I have never seen a river that I could not love. Moving water... has a fascinating vitality. It has power and grace and associations. It has a thousand colors and a thousand shapes, yet it follows laws so definite that the tiniest streamlet is an exact replica of a great river.
I have been, all my life, what is known as a conservationist. It seems clear beyond possibility of argument that any given generation of men can have only a lease, not ownership, of the earth; and one essential term of the lease is that the earth be handed down on to the next generation with unimpaired potentialities. This is the conservationist's concern.
Perhaps fishing is, for me, only an excuse to be near rivers.
I have fished through fishless days that I remember happily without regret.
Our tradition is that of the first man who sneaked away to the creek when the tribe did not really need fish.
I still don't know why I fish or why other men fish, except that we like it and it makes us think and feel.
I remember the good evenings I have fished, even the ones that realised material hopes not by the fish that came to the fly, but by the colour and movement of the water and sky, by the sounds and scents and gentle stirrings that were all about me.
A fisherman is always hopeful -- nearly always more hopeful than he has any right to be.
I have two hopes for the future. The first and lesser one is that game commissions will one day have sense enough to set limits that measurably reflect the sport safely available. The second and deeply urgent one is that we shall grow a race of sportsmen no one of whom will ever consider it a matter of pride to have killed a limit.
It is quite easy to debase the sport, change its values, dilute its ethics and destroy its traditional associations with quietness, relaxation and the opportunity to think. Angling is not a competitive sport. The fisherman'- s only real competition is with his quarry and his only real challenge is the challenge to himself. Nothing can add to this, but the blight of interhuman competition can certainly detract from it.

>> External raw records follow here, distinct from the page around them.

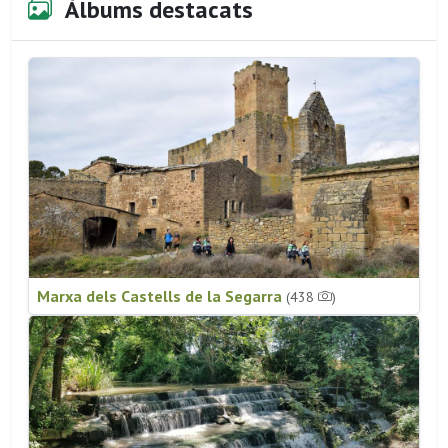
Àlbums destacats
Marxa dels Castells de la Segarra
(438
)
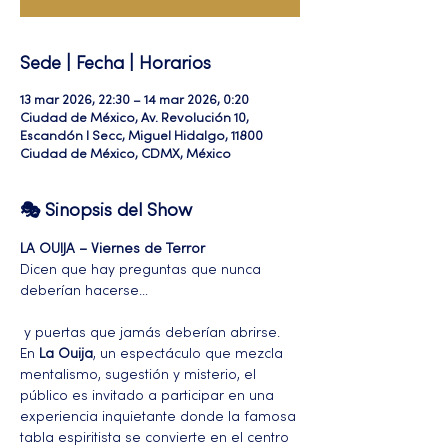
Sede | Fecha | Horarios
13 mar 2026, 22:30 – 14 mar 2026, 0:20
Ciudad de México, Av. Revolución 10,
Escandón I Secc, Miguel Hidalgo, 11800
Ciudad de México, CDMX, México
🎭 Sinopsis del Show
LA OUIJA – Viernes de Terror
Dicen que hay preguntas que nunca 
deberían hacerse…
 y puertas que jamás deberían abrirse.
En 
La Ouija
, un espectáculo que mezcla 
mentalismo, sugestión y misterio, el 
público es invitado a participar en una 
experiencia inquietante donde la famosa 
tabla espiritista se convierte en el centro 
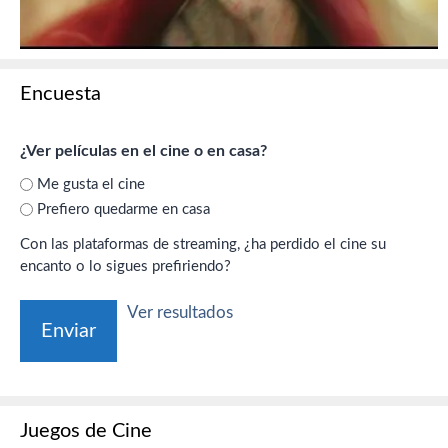
Encuesta
¿Ver películas en el cine o en casa?
Me gusta el cine
Prefiero quedarme en casa
Con las plataformas de streaming, ¿ha perdido el cine su
encanto o lo sigues prefiriendo?
Ver resultados
Juegos de Cine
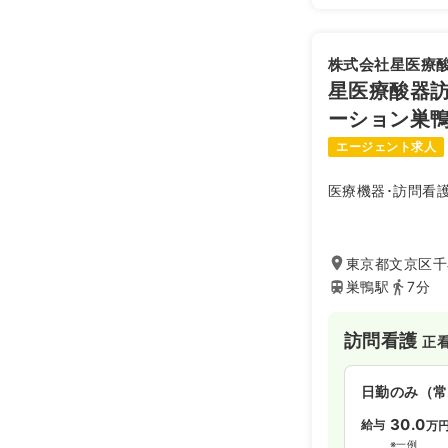
株式会社星医療
星医療酸器
ーション巣
エージェント求人
医療機器･訪問看
東京都文京区千石
巣鴨駅
7分
訪問看護
正
日勤のみ（常
30.0
給与
万
※一例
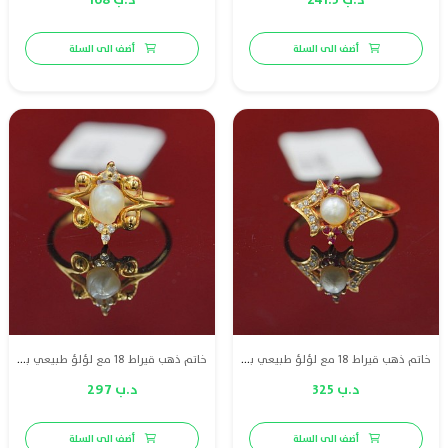
أضف الى السلة
أضف الى السلة
خاتم ذهب قيراط 18 مع لؤلؤ طبيعي بحريني وا الماس وياقوت
خاتم ذهب قيراط 18 مع لؤلؤ طبيعي بحريني وا الماس
د.ب 325
د.ب 297
أضف الى السلة
أضف الى السلة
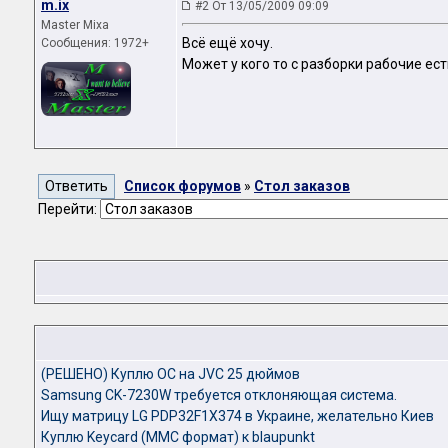
m.ix
#2 От 13/05/2009 09:09
Master Mixa
Всё ещё хочу.
Сообщения: 1972+
Может у кого то с разборки рабочие ест
Список форумов
»
Стол заказов
Перейти:
(РЕШЕНО) Куплю ОС на JVC 25 дюймов
Samsung CK-7230W требуется отклоняющая система.
Ищу матрицу LG PDP32F1X374 в Украине, желательно Киев
Куплю Keycard (MMC формат) к blaupunkt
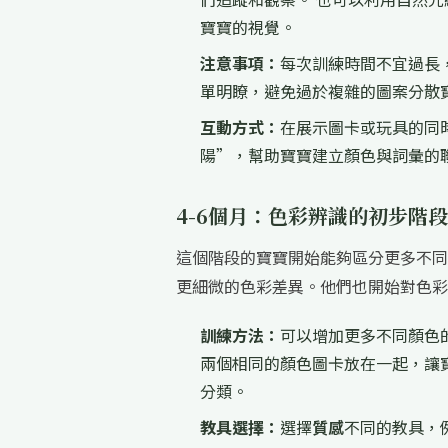
寶寶的視覺。
注意事項：
每次訓練時間不宜過長
單明瞭，避免過於複雜的圖案分散
互動方式：
在展示圖卡或玩具的同
陽”，幫助寶寶建立顏色與詞彙的
4-6個月：色彩辨識的初步階段
這個階段的寶寶開始能夠區分更多不同
更細微的色彩差異。他們也開始對色彩
訓練方法：
可以增加更多不同顏色
兩個相同的顏色圖卡放在一起，讓
分類。
教具選擇：
選擇
質感
不同的教具，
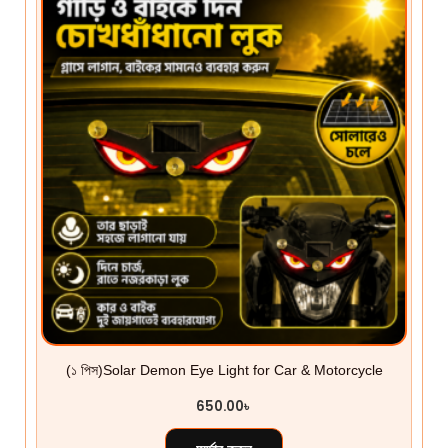
(১ পিস)Solar Demon Eye Light for Car & Motorcycle
650.00
৳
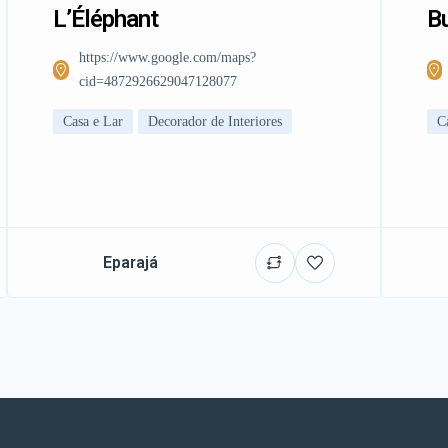
L’Éléphant
Bu
https://www.google.com/maps?
cid=4872926629047128077
Casa e Lar
Decorador de Interiores
C
Eparajá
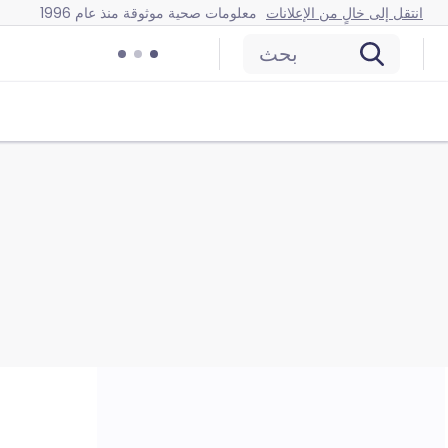
انتقل إلى خالٍ من الإعلانات
معلومات صحية موثوقة منذ عام 1996
بحث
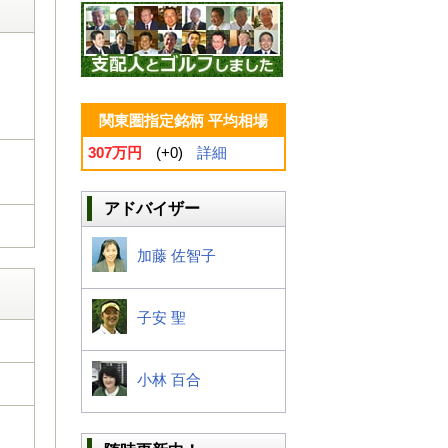
関東圏指定銘柄 平均相場
307万円
(+0)
詳細
アドバイザー
加藤 佐智子
子安 聖
小林 百合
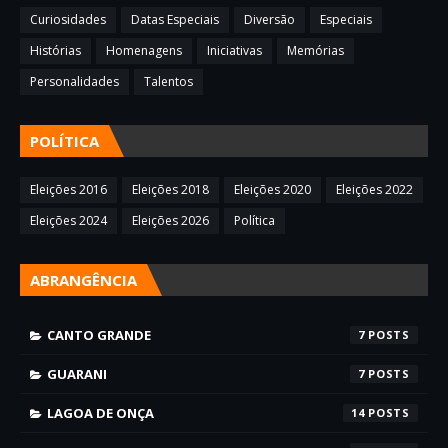
Curiosidades
Datas Especiais
Diversão
Especiais
Histórias
Homenagens
Iniciativas
Memórias
Personalidades
Talentos
POLÍTICA
Eleições 2016
Eleições 2018
Eleições 2020
Eleições 2022
Eleições 2024
Eleições 2026
Política
ABRANGÊNCIA
CANTO GRANDE
7
GUARANI
7
LAGOA DE ONÇA
14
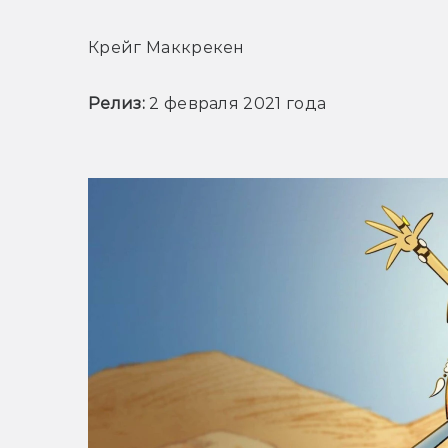
Крейг Маккрекен
Релиз: 
2 февраля 2021 года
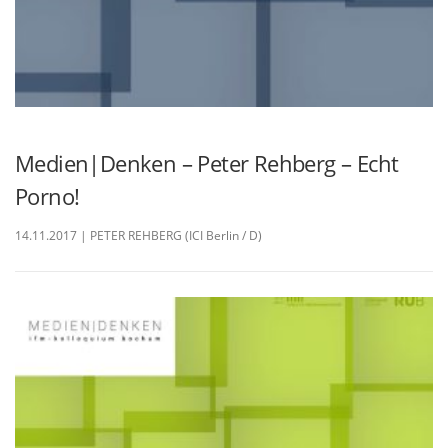
Medien|Denken – Peter Rehberg – Echt
Porno!
14.11.2017 | PETER REHBERG (ICI Berlin / D)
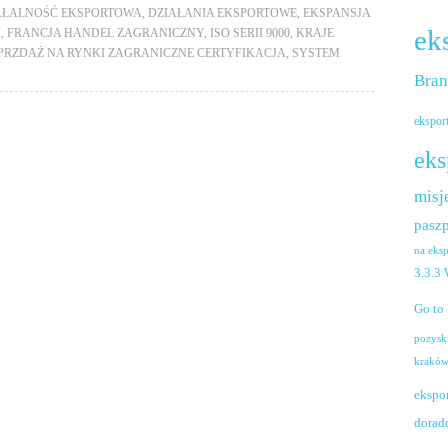
AŁALNOŚĆ EKSPORTOWA
,
DZIAŁANIA EKSPORTOWE
,
EKSPANSJA
ek
I
,
FRANCJA HANDEL ZAGRANICZNY
,
ISO SERII 9000
,
KRAJE
PRZDAŻ NA RYNKI ZAGRANICZNE CERTYFIKACJA
,
SYSTEM
Bra
ekspor
eks
misj
paszp
na eks
3.3.3
Go to
pozysk
krakó
ekspo
dorad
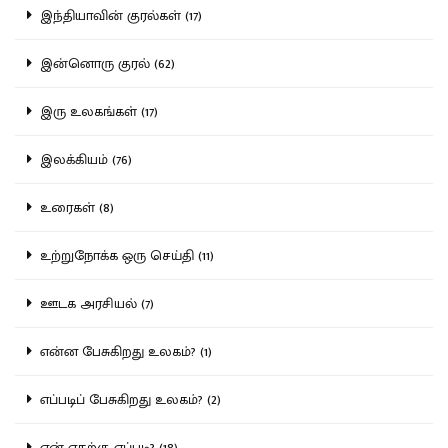
இந்தியாவின் குரல்கள் (17)
இன்னொரு குரல் (62)
இரு உலகங்கள் (17)
இலக்கியம் (76)
உரைகள் (8)
உற்றுநோக்க ஒரு செய்தி (11)
ஊடக அரசியல் (7)
என்ன பேசுகிறது உலகம்? (1)
எப்படிப் பேசுகிறது உலகம்? (2)
ஏன் எதற்கு எப்படி? (18)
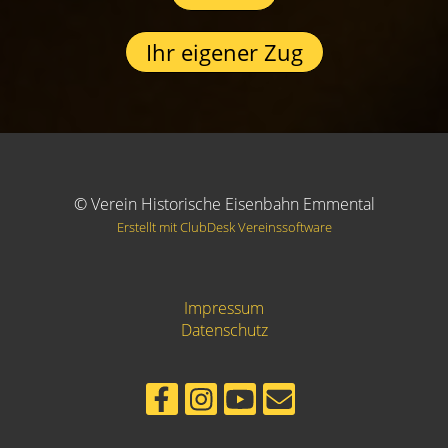
Ihr eigener Zug
© Verein Historische Eisenbahn Emmental
Erstellt mit ClubDesk Vereinssoftware
Impressum
Datenschutz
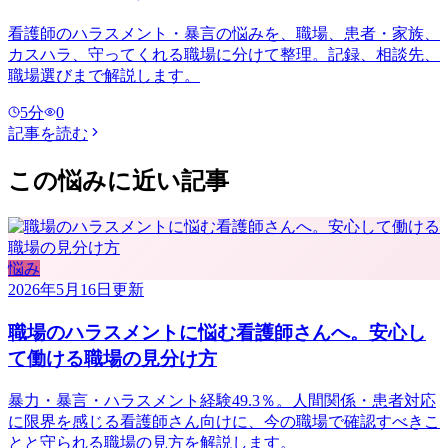
看護師のハラスメント・暴言の悩みを、職場、患者・家族、
カスハラ、守ってくれる職場に分けて整理。記録、相談先、
職場選びまで解説します。
5
分
0
記事を読む
この悩みに近い記事
悩み
2026年5月16日
更新
職場のハラスメントに悩む看護師さんへ。安心し
て働ける職場の見分け方
暴力・暴言・ハラスメント経験49.3％。人間関係・患者対応
に限界を感じる看護師さん向けに、今の職場で確認すべきこ
とと守られる職場の見方を解説します。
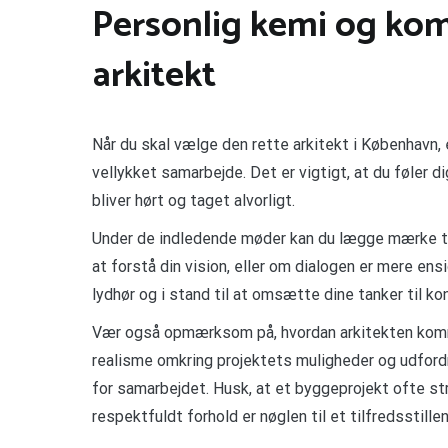
Personlig kemi og ko
arkitekt
Når du skal vælge den rette arkitekt i København,
vellykket samarbejde. Det er vigtigt, at du føler d
bliver hørt og taget alvorligt.
Under de indledende møder kan du lægge mærke ti
at forstå din vision, eller om dialogen er mere ens
lydhør og i stand til at omsætte dine tanker til ko
Vær også opmærksom på, hvordan arkitekten kommuni
realisme omkring projektets muligheder og udfordr
for samarbejdet. Husk, at et byggeprojekt ofte str
respektfuldt forhold er nøglen til et tilfredsstille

... To this day I would rather see a fish, creep up to him and watch his rise to my fly than catch half a dozen fish unseen until they take.
Wherever we go in the world we find other men speaking the same language, planning the same plans, dreaming the same dreams. And one of the big four - brownie, or brookie, cutthroat or rainbow - is the cause of it all
A man should think when he fishing of all manner and shape of things, flowing as easily through the mind as the light stream among the rocks
Anglers...exaggerate grossly and make gentle and inoffensive creatures sound like wounded buffalo and man-eating tigers.